GOALS »
- a) According to the classifier documentation, how many API calls does complete scoring make?
- b) Name every method that the classifier documentation calls on the classifier object.
- c) Continue the classifier documentation from its last line.

Fast Scoring (Single API Call)

result = classifier.score_fast(
    text="The movie was fantastic!",
    choices=["positive", "negative", "neutral"]
)

Complete Scoring (Multi-Call with Softmax)

More accurate but makes N API calls for N choices:

result = classifier.score_complete(
    text="The movie was fantastic!",
    choices=["positive", "negative", "neutral"]
)

Generate Only (Fastest)

When you only need the prediction without confidence scores:

prediction = classifier.generate(
    text="The team won the championship!",
    choices=["sports", "finance", "politics"]
)

Batch Classification

texts = [
    "The goalkeeper made an incredible save!",
    "The central bank raised interest rates.",
    "The new smartphone features a revolutionary camera.",
]

# Fast batch classification
results = classifier.batch_classify(
    texts=texts,
    choices=["sports", "finance", "technology"]
)

# Complete batch classification (more accurate)

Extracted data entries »

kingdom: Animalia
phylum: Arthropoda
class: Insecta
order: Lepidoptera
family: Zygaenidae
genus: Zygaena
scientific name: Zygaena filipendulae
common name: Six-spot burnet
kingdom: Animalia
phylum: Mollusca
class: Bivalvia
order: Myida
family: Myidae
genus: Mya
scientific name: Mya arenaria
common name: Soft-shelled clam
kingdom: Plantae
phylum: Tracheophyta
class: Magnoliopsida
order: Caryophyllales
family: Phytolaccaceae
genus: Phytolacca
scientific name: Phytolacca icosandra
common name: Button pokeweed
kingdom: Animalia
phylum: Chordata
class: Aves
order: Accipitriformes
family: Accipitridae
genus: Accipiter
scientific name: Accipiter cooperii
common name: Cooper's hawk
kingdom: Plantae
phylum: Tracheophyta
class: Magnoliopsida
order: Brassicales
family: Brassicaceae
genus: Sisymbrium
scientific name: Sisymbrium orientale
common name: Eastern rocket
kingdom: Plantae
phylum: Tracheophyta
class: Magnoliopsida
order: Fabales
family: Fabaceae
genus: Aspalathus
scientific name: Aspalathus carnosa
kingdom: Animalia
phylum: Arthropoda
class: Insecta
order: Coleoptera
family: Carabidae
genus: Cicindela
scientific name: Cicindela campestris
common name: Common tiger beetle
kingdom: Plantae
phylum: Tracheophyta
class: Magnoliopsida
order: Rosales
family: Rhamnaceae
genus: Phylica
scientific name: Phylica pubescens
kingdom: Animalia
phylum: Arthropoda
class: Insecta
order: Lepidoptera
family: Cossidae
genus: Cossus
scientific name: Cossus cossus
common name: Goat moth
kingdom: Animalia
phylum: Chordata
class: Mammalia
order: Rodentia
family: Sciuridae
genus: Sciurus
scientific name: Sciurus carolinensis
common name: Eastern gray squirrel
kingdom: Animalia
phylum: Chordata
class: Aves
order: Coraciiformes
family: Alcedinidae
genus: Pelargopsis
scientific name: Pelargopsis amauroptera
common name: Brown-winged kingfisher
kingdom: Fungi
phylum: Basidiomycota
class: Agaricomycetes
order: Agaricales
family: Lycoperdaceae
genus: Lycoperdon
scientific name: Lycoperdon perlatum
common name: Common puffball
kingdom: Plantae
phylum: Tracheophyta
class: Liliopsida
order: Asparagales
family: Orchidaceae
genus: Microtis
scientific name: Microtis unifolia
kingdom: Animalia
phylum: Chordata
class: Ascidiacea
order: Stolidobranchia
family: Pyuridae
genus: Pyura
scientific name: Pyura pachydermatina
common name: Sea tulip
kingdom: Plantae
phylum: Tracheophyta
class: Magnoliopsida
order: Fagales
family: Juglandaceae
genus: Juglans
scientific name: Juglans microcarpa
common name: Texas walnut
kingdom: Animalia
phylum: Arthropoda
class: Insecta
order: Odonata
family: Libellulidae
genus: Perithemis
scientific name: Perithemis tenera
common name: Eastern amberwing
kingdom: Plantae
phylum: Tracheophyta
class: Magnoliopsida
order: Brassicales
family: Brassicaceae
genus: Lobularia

ANSWERS TO THE EXERCISE »
- a) It makes N API calls for N choices.

- b) score_fast, score_complete, generate, batch_classify

- c)
results = classifier.batch_classify_complete(
    texts=texts,
    choices=["sports", "finance", "technology"]
)

for text, result in zip(texts, results):
    print(f"{text} -> {result.prediction} ({result.confidence:.2%})")

Async Usage

import asyncio
from ollama import AsyncClient
from ollama_classifier import OllamaClassifier

async def main():
    client = AsyncClient()
    classifier = OllamaClassifier(client, model="llama3.2")
    
    # Single classification
    result = await classifier.aclassify(
        text="The concert was amazing!",
        choices=["positive", "negative", "neutral"]
    )
    
    # Batch classification (concurrent)
    results = await classifier.abatch_classify(
        texts=["Text 1", "Text 2", "Text 3"],
        choices=["positive", "negative", "neutral"]
    )

asyncio.run(main())

API Reference

ClassificationResult

@dataclass
class ClassificationResult:
    prediction: str              # The predicted choice label
    confidence: float            # Confidence score (0.0 to 1.0)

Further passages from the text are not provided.